Vice Minister of the Central Investigation Department of the Chinese Communist Party

Personal details
- Born: 1917 Linzi County, Shandong, China
- Died: 1977 (aged 59–60)
- Party: Chinese Communist Party

= Cui Jiyuan =

Chinese politician

Cui Jiyuan (崔继瑗; 1917–1977) was a Chinese politician of the People's Republic of China. He served as vice minister of the Central Investigation Department of the Chinese Communist Party (CCP) and as vice president of the Chinese People's Association for Friendship with Foreign Countries.

== Biography ==
Cui Jiyuan was born in 1917 in Cuijiaguanzhuang, Linzi County (now Linzi District, Zibo), Shandong Province. In the autumn of 1937, following the outbreak of the Second Sino-Japanese War, he left Jinan Senior High School and traveled to Yan'an. In August 1938, he enrolled at the Guyi branch of the Shaanbei Public School, and in September of the same year he joined the Chinese Communist Party.

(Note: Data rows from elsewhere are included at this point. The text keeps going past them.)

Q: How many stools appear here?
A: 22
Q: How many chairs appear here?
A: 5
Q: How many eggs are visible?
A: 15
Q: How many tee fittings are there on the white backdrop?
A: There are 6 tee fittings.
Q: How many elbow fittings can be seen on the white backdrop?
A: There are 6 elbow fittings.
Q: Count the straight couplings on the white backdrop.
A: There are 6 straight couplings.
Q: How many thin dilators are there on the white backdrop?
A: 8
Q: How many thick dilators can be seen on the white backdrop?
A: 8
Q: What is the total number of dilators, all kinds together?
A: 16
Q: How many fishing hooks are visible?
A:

After completing his studies in July 1939, Cui worked for an extended period in the government of the Jin–Cha–Ji Border Region, where he was involved in political and administrative affairs. From August 1948 onward, he held a series of positions within the CCP's security and intelligence apparatus, including section chief of the Social Affairs Department of the CCP Jin–Cha–Ji Bureau, deputy director and director of the Social Affairs Department of the CCP North China Bureau, and director, deputy director, and later director of the Liaison Department of the Central Revolutionary Military Commission.

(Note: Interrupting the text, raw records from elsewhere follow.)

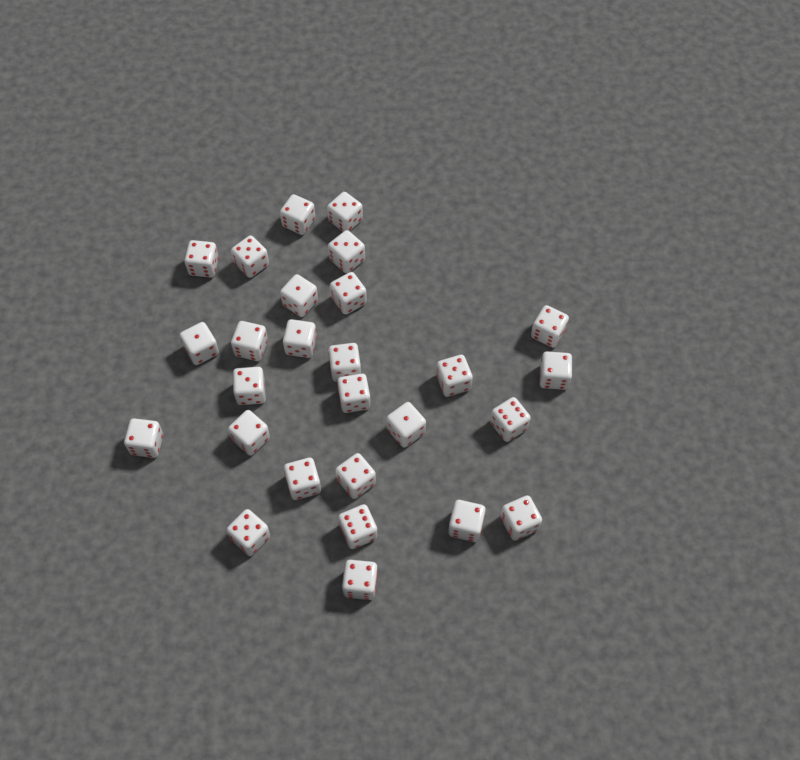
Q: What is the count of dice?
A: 27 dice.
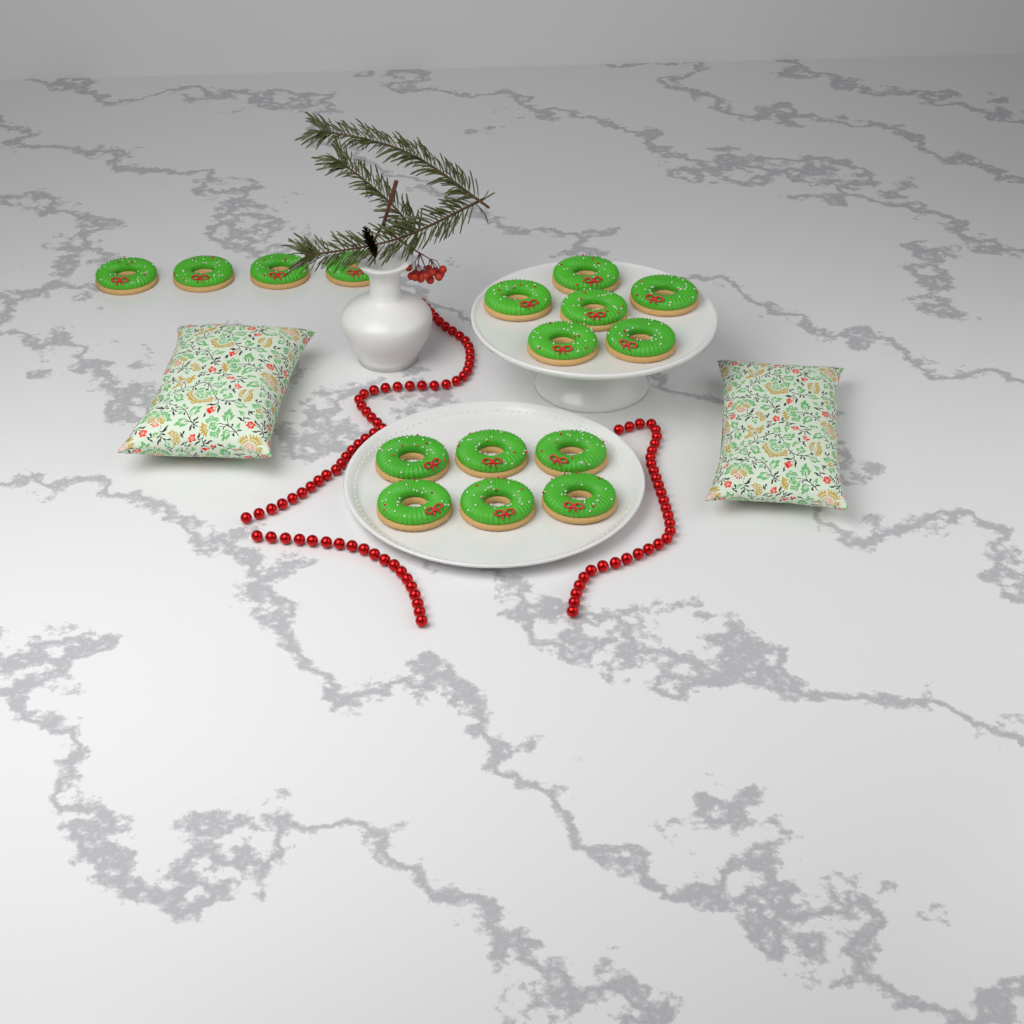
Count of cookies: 16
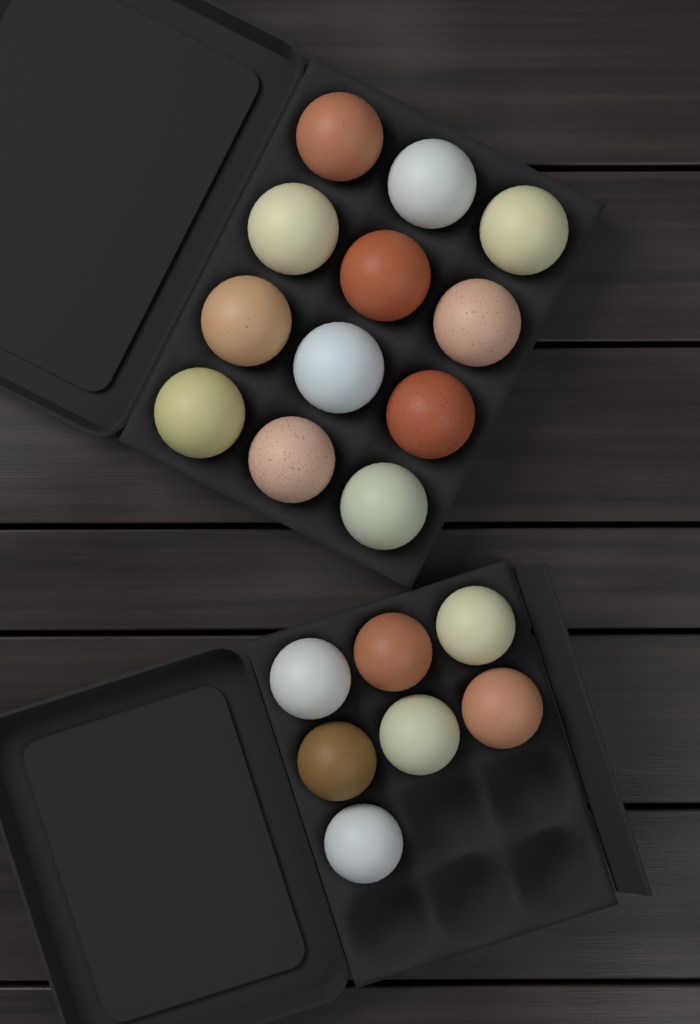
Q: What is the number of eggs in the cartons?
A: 19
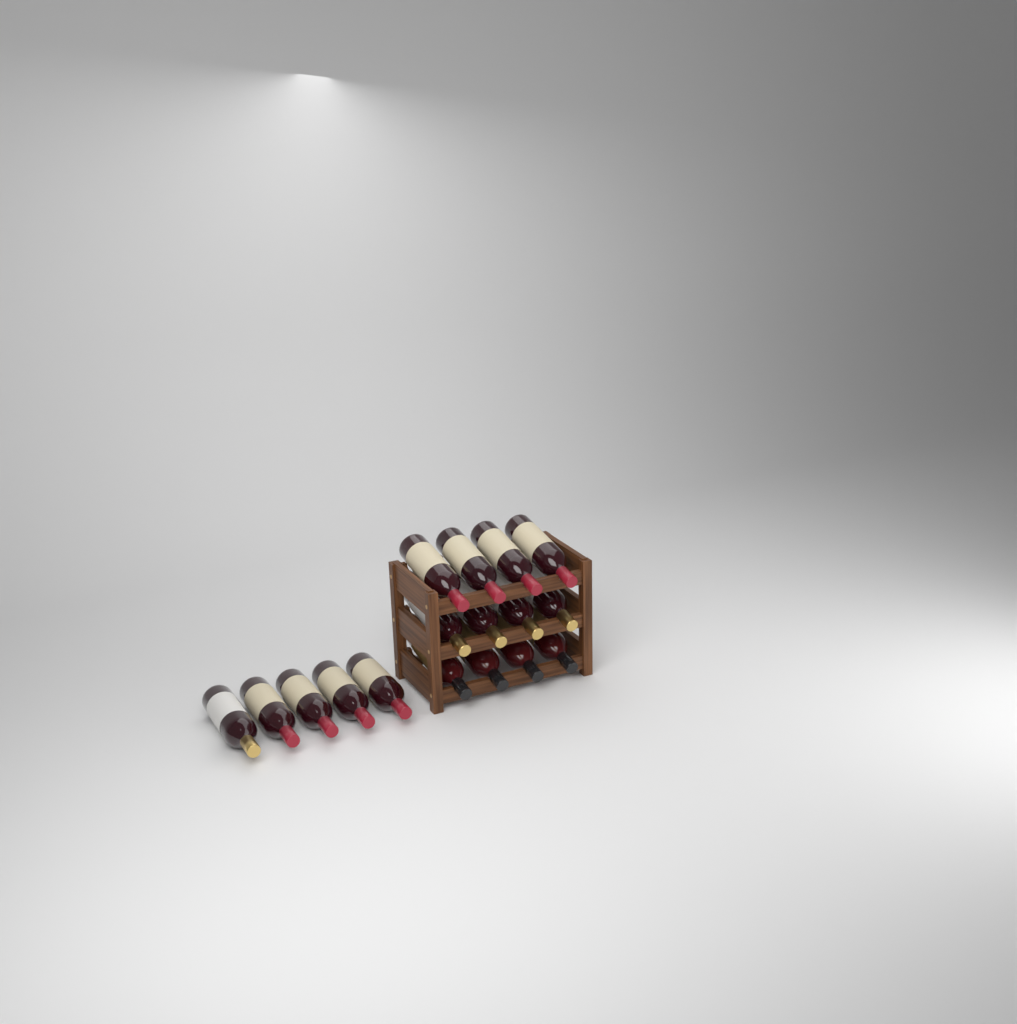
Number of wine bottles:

In July 1956, Cui was appointed political counsellor at the Embassy of the People's Republic of China in Switzerland. In January 1965, he became vice minister of the Central Investigation Department of the Chinese Communist Party, a position he held until his death. In addition to his intelligence work, he also served as a vice president of the Chinese People's Association for Friendship with Foreign Countries, contributing to the PRC's external liaison and friendship activities.

Cui Jiyuan died of illness in December 1977 at the age of 60.